━━━ INPUT FOR THIS TASK

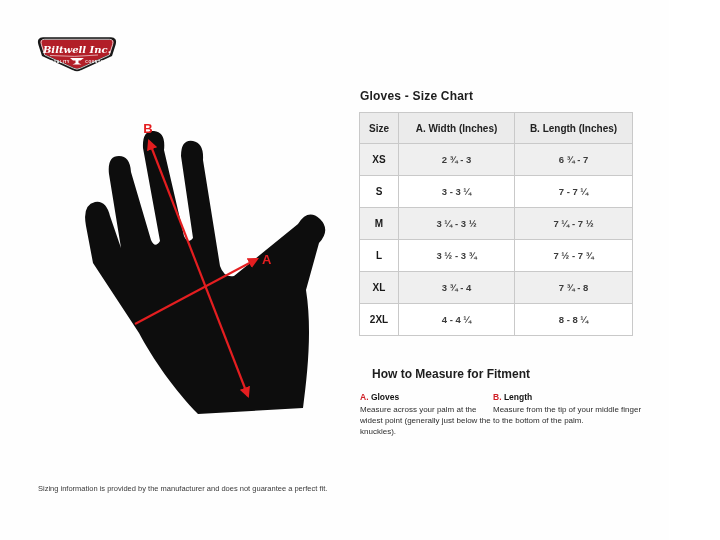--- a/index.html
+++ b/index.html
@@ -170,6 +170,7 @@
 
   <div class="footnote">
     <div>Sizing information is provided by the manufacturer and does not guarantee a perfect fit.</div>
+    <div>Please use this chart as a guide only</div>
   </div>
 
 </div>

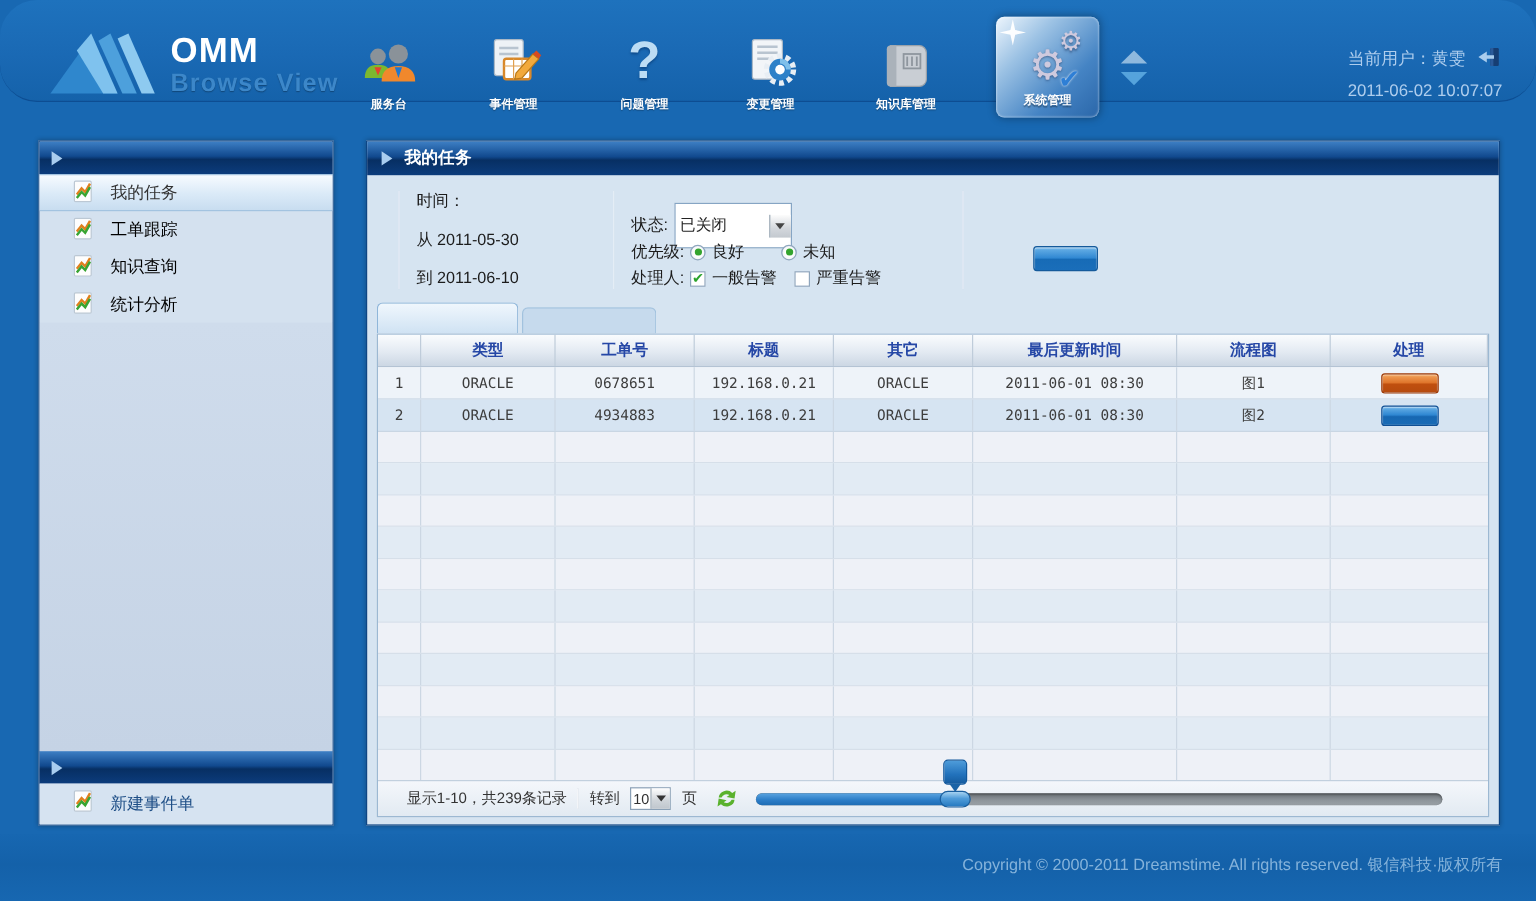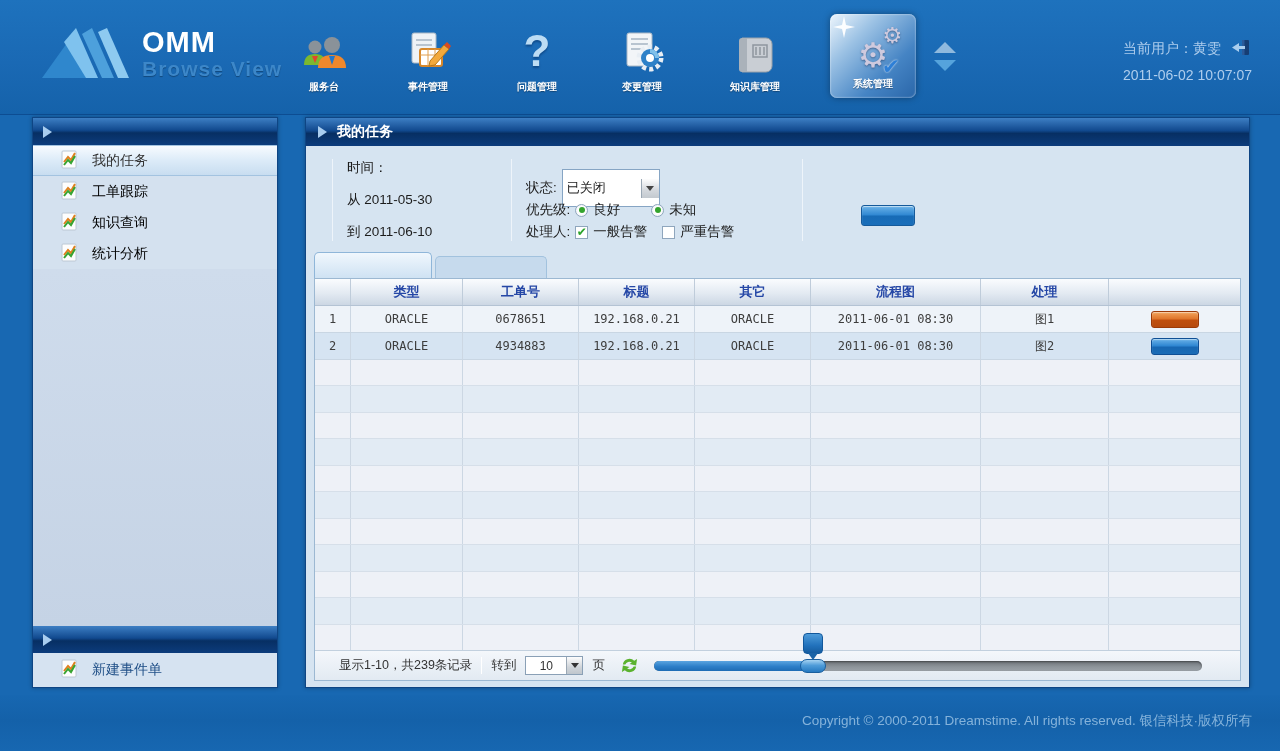--- a/index.html
+++ b/index.html
@@ -13,9 +13,10 @@
 
   
   .header {
-    position:absolute; top:0; left:0; width:1280px; height:115px;
+    position:absolute; top:0; left:0; width:1280px; height:85px;
     background:linear-gradient(180deg,#1e72bd 0%,#1a69b4 55%,#1562aa 100%);
     border-bottom:1px solid #0d4d92;
+    border-radius:31px;
   }
   .logo { position:absolute; left:40px; top:22px; display:flex; align-items:center; gap:10px; }
   .logo-text .t1 { color:#fff; font-size:29px; font-weight:bold; letter-spacing:1px; line-height:30px; }

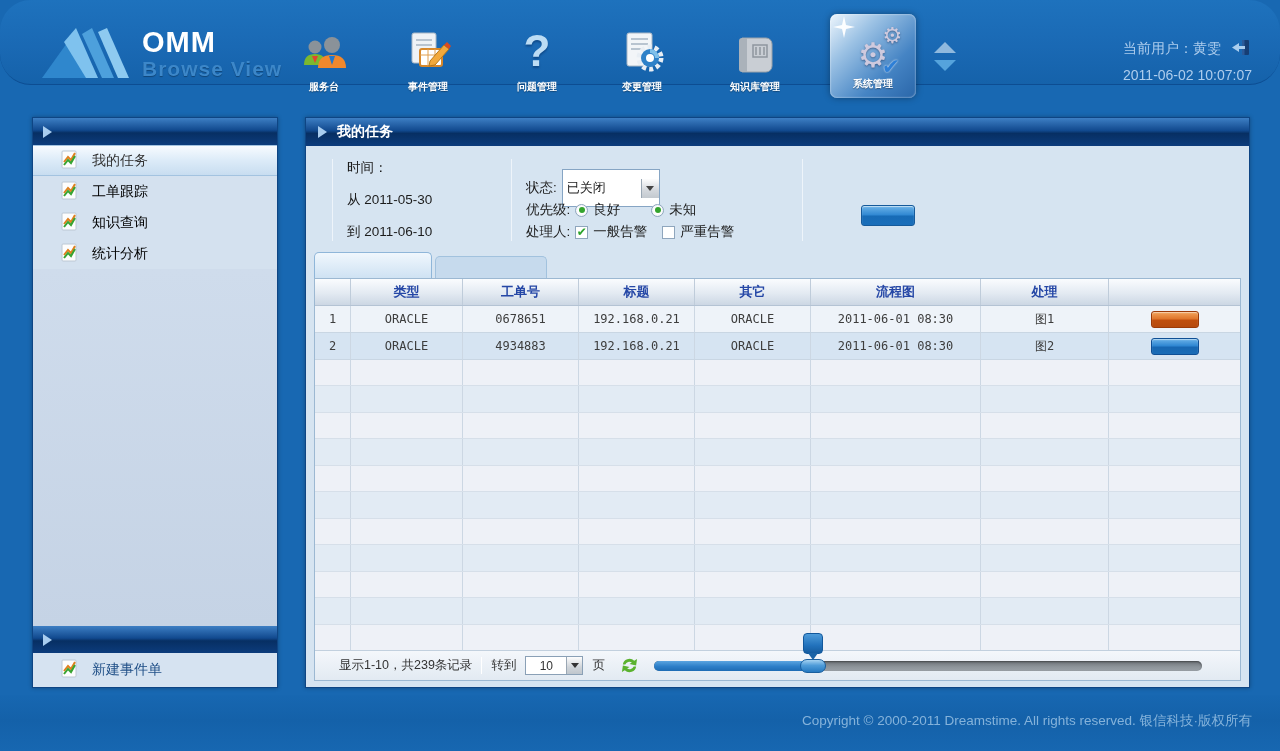--- a/index.html
+++ b/index.html
@@ -394,6 +394,7 @@
       <div class="cell">工单号</div>
       <div class="cell">标题</div>
       <div class="cell">其它</div>
+      <div class="cell">最后更新时间</div>
       <div class="cell">流程图</div>
       <div class="cell">处理</div>
     </div>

━━━━━━

Only the lines from the start of the records above through the line containing "a guide only</div>" should be returned, exactly and with both ends, please; the pictures stay out.

▶ **RESPONSE TO THIS TASK**
--- a/index.html
+++ b/index.html
@@ -170,6 +170,7 @@
 
   <div class="footnote">
     <div>Sizing information is provided by the manufacturer and does not guarantee a perfect fit.</div>
+    <div>Please use this chart as a guide only</div>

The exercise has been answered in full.